Entonces todos cerraron los ojos, menos ellos dos. Luego, cuando lo inevitable no sucedió, todos los volvieron a abrir, menos ellos dos, que ya los tenían abiertos, claro está. Los habitantes del poblado permanecían agachados y perplejos, observando de cerca el intenso color gris del metal que levitaba amenazante a pocos centímetros de sus cabezas; eran conscientes de que deberían haber fallecido aplastados por la antena, pero no obstante se encontraban feliz y milagrosamente vivos. Mientras tanto, en el centro de la escena, dos diminutos y a la vez enormes héroes controlaban por completo la situación: el más pequeñín, con una pluma atada a su blonda y larga cabellera, y el más grandote, utilizando unos curiosos pantalones azules con pintitas blancas. Ambos estaban allí, parados como dos Atlantes, sosteniendo el peso del mundo sobre sus cabezas, con sus ojos irradiados de amarillo y su fuerza sobrehumana impidiendo que las parcas cortaran con frialdad el hilo del glorioso y amado Proyecto PAVT.

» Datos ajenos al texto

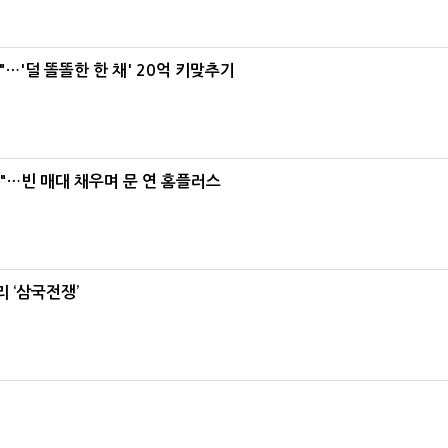
"…'덜 똘똘한 한 채' 20억 키맞추기
요"…빈 매대 채우며 문 연 홈플러스
 ‘삼국전쟁’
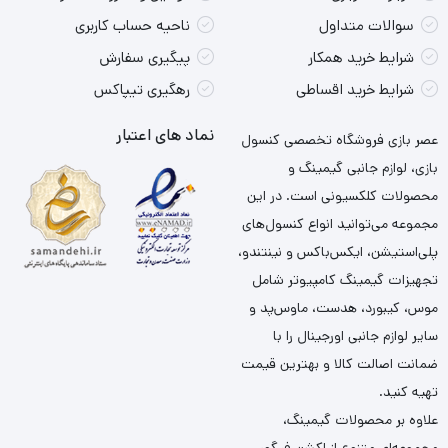
سوالات متداول
ناحیه حساب کاربری
شرایط خرید همکار
پیگیری سفارش
شرایط خرید اقساطی
رهگیری تیپاکس
نماد های اعتبار
عصر بازی فروشگاه تخصصی کنسول
بازی، لوازم جانبی گیمینگ و
محصولات کلکسیونی است. در این
مجموعه می‌توانید انواع کنسول‌های
پلی‌استیشن، ایکس‌باکس و نینتندو،
تجهیزات گیمینگ کامپیوتر شامل
موس، کیبورد، هدست، ماوس‌پد و
سایر لوازم جانبی اورجینال را با
ضمانت اصالت کالا و بهترین قیمت
تهیه کنید.
علاوه بر محصولات گیمینگ،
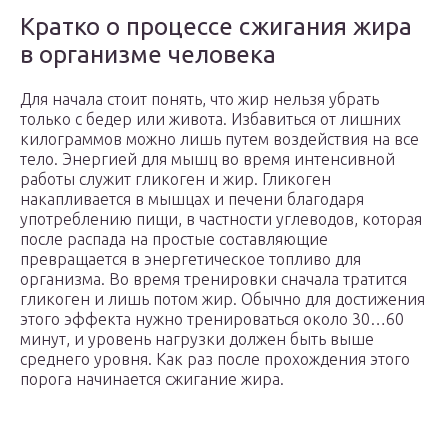
Кратко о процессе сжигания жира
в организме человека
Для начала стоит понять, что жир нельзя убрать
только с бедер или живота. Избавиться от лишних
килограммов можно лишь путем воздействия на все
тело. Энергией для мышц во время интенсивной
работы служит гликоген и жир. Гликоген
накапливается в мышцах и печени благодаря
употреблению пищи, в частности углеводов, которая
после распада на простые составляющие
превращается в энергетическое топливо для
организма. Во время тренировки сначала тратится
гликоген и лишь потом жир. Обычно для достижения
этого эффекта нужно тренироваться около 30…60
минут, и уровень нагрузки должен быть выше
среднего уровня. Как раз после прохождения этого
порога начинается сжигание жира.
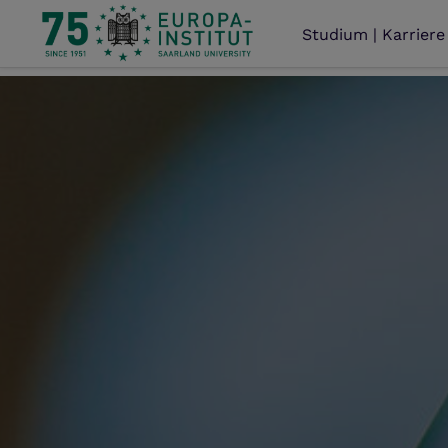
Studium | Karriere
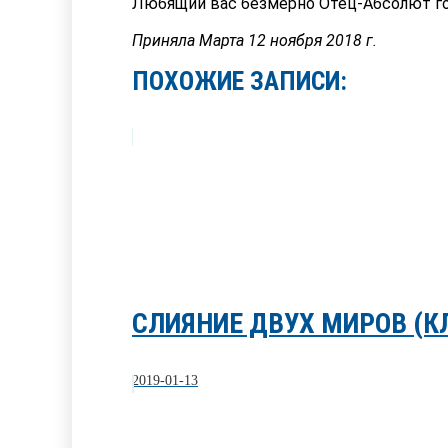
Любящий вас безмерно Отец-Абсолют го
Приняла Марта 12 ноября 2018 г.
ПОХОЖИЕ ЗАПИСИ:
СЛИЯНИЕ ДВУХ МИРОВ (К
2019-01-13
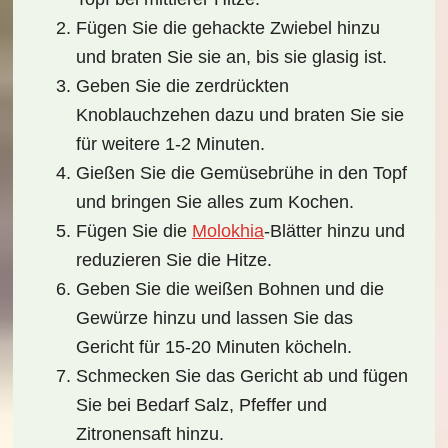
Fügen Sie die gehackte Zwiebel hinzu
und braten Sie sie an, bis sie glasig ist.
Geben Sie die zerdrückten
Knoblauchzehen dazu und braten Sie sie
für weitere 1-2 Minuten.
Gießen Sie die Gemüsebrühe in den Topf
und bringen Sie alles zum Kochen.
Fügen Sie die
Molokhia
-Blätter hinzu und
reduzieren Sie die Hitze.
Geben Sie die weißen Bohnen und die
Gewürze hinzu und lassen Sie das
Gericht für 15-20 Minuten köcheln.
Schmecken Sie das Gericht ab und fügen
Sie bei Bedarf Salz, Pfeffer und
Zitronensaft hinzu.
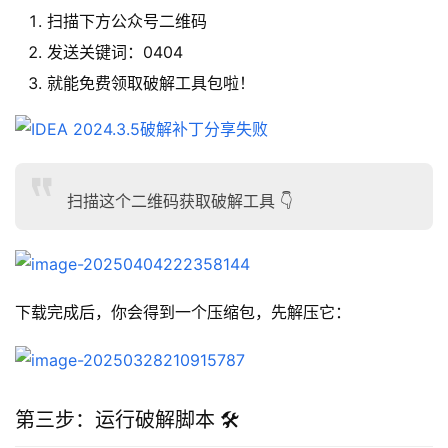
扫描下方公众号二维码
发送关键词：0404
就能免费领取破解工具包啦！
扫描这个二维码获取破解工具 👇
下载完成后，你会得到一个压缩包，先解压它：
第三步：运行破解脚本 🛠️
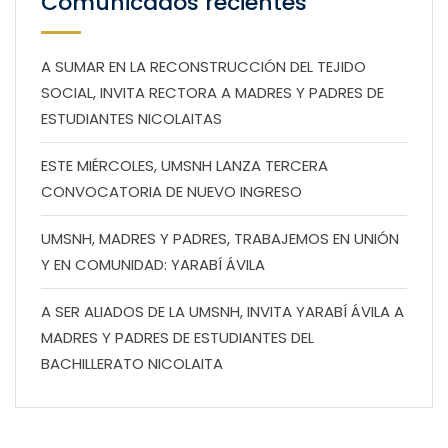
Comunicados recientes
A SUMAR EN LA RECONSTRUCCIÓN DEL TEJIDO
SOCIAL, INVITA RECTORA A MADRES Y PADRES DE
ESTUDIANTES NICOLAITAS
ESTE MIÉRCOLES, UMSNH LANZA TERCERA
CONVOCATORIA DE NUEVO INGRESO
UMSNH, MADRES Y PADRES, TRABAJEMOS EN UNIÓN
Y EN COMUNIDAD: YARABÍ ÁVILA
A SER ALIADOS DE LA UMSNH, INVITA YARABÍ ÁVILA A
MADRES Y PADRES DE ESTUDIANTES DEL
BACHILLERATO NICOLAITA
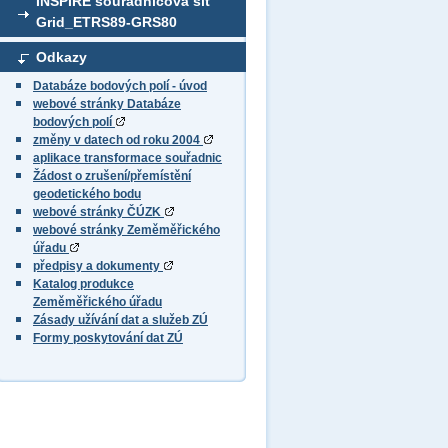
INSPIRE souřadnicová síť
Grid_ETRS89-GRS80
Odkazy
Databáze bodových polí - úvod
webové stránky Databáze
bodových polí
změny v datech od roku 2004
aplikace transformace souřadnic
Žádost o zrušení/přemístění
geodetického bodu
webové stránky ČÚZK
webové stránky Zeměměřického
úřadu
předpisy a dokumenty
Katalog produkce
Zeměměřického úřadu
Zásady užívání dat a služeb ZÚ
Formy poskytování dat ZÚ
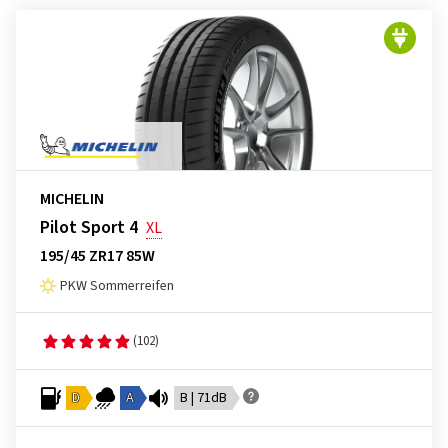
MICHELIN
Pilot Sport 4
XL
195/45 ZR17 85W
PKW Sommerreifen
(102)
D
A
B | 71dB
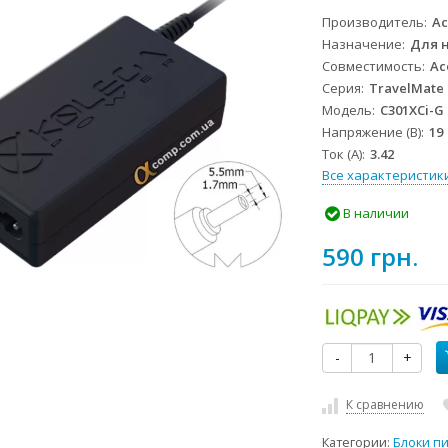
Производитель
Ac
Назначение
Для 
Совместимость
Ac
Серия
TravelMate
Модель
C301XCi-G
Напряжение (В)
19
Ток (А)
3.42
Все характеристик
В наличии
590 грн.
-
+
К сравнению
Категории:
Блоки п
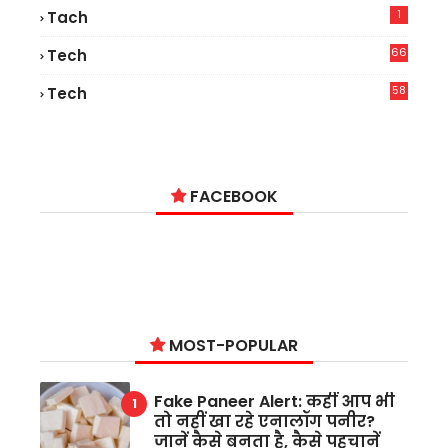
1
Tach
66
Tech
9
58
Tech
6
FACEBOOK
MOST-POPULAR
Fake Paneer Alert: कहीं आप भी
तो नहीं खा रहे एनालॉग पनीर?
जानें कैसे बनता है, कैसे पहचानें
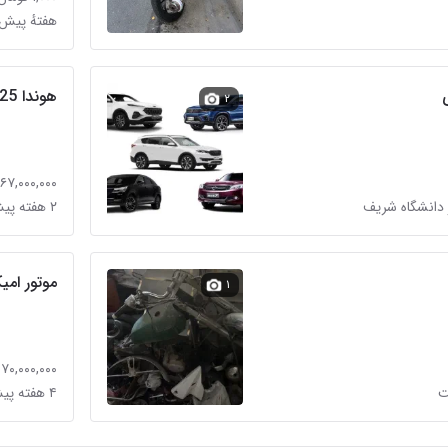
هفتهٔ پیش 
هوندا 125مشکی
۲
۶۷,۰۰۰,۰۰۰ تومان
 دانشگاه شریف
۲ هفته پیش در هلال احمر
موتور امیکو 
۱
۷۰,۰۰۰,۰۰۰ تومان
۴ هفته پیش در ایرانشهر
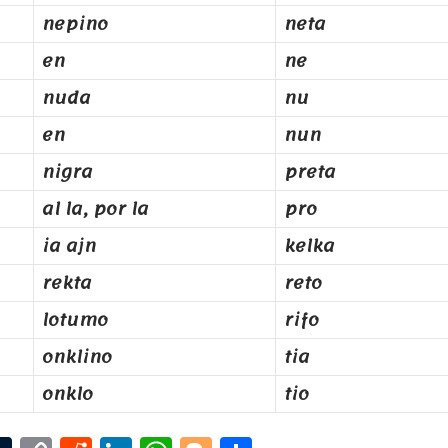
nepino
neta
en
ne
nuda
nu
en
nun
nigra
preta
al la, por la
pro
ia ajn
kelka
rekta
reto
lotumo
rifo
onklino
tia
onklo
tio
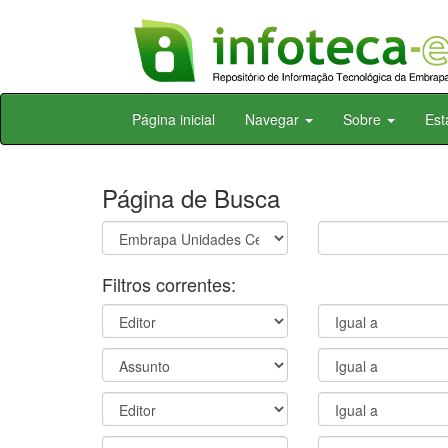
Skip
Página inicial
Navegar
Sobre
Est
navigation
Página de Busca
Filtros correntes:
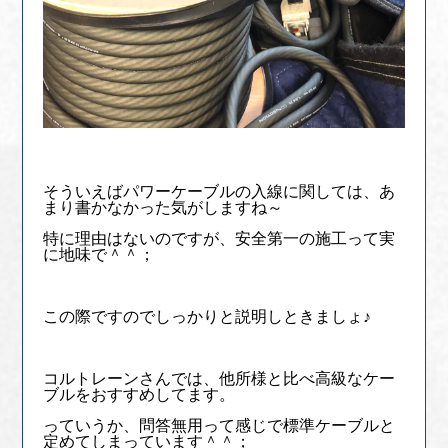
そういえばパワーケーブルの入線に関しては、あ
まり書かなかった気がしますね～
特に理由はないのですが、安全第一の施工って実
に地味で＾＾；
この際ですのでしっかりと説明しときましょ♪
コルトレーンさんでは、他所様と比べ高級なケー
ブルをおすすめしてます。
っていうか、問答無用って感じで標準ケーブルと
定めてしまっています＾＾；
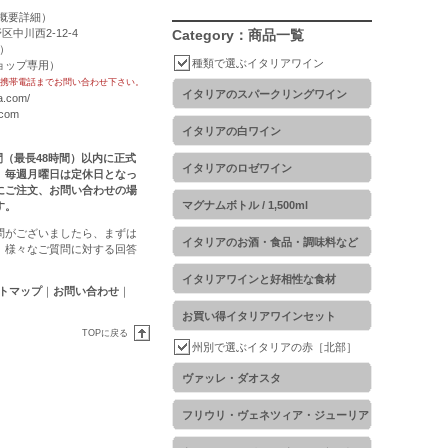
概要詳細
）
区中川西2-12-4
Category：商品一覧
用）
種類で選ぶイタリアワイン
トショップ専用）
携帯電話までお問い合わせ下さい。
イタリアのスパークリングワイン
a.com/
.com
イタリアの白ワイン
時間（最長48時間）以内に正式
イタリアのロゼワイン
。毎週月曜日は定休日となっ
にご注文、お問い合わせの場
マグナムボトル / 1,500ml
す。
問がございましたら、まずは
イタリアのお酒・食品・調味料など
。様々なご質問に対する回答
イタリアワインと好相性な食材
トマップ
｜
お問い合わせ
｜
お買い得イタリアワインセット
TOPに戻る
州別で選ぶイタリアの赤［北部］
ヴァッレ・ダオスタ
フリウリ・ヴェネツィア・ジューリア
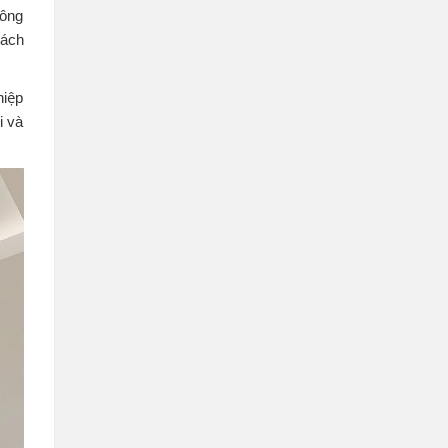
hông
cách
hiệp
i và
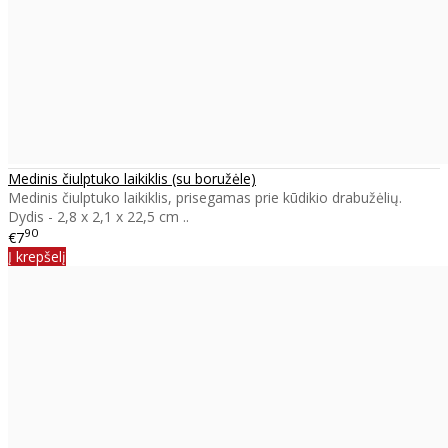
Medinis čiulptuko laikiklis (su boružėle)
Medinis čiulptuko laikiklis, prisegamas prie kūdikio drabužėlių.
Dydis - 2,8 x 2,1 x 22,5 cm ..
90
€7
Į krepšelį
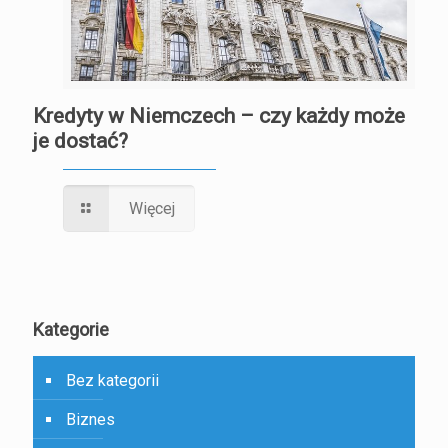
Kredyty w Niemczech – czy każdy może
je dostać?
Więcej
Kategorie
Bez kategorii
Biznes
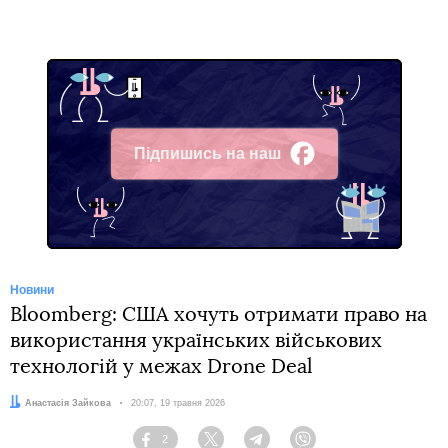
Підпишись на наш
Facebook
Новини
Bloomberg: США хочуть отримати право на
використання українських військових
технологій у межах Drone Deal
Автор:
Анастасія Зайкова
Дата:
20:07, 19 травня 2026
2
Facebook
Twitter
Telegram
Viber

De pronto, los brazos de Astivio empujaron hacia arriba el enorme y pesado objeto, que salió despedido hacia el cielo unos cincuenta metros. Luego, miró a su compañero con determinación y complicidad, Obdulio lo entendió al vuelo y asintió con la cabeza. Cuando el objeto volvió a caer atraído por la ineludible fuerza de gravedad, provocando nuevamente la agachada masiva de los aturdidos pobladores, Obdulio le propinó un puñetazo tal que lo despidió por los aires, lejos, muy lejos de la aldea a la que pertenecía. Dos héroes habían nacido, y un pueblo entero había resucitado, listos para enfrentar lo que sucedería quince años más tarde.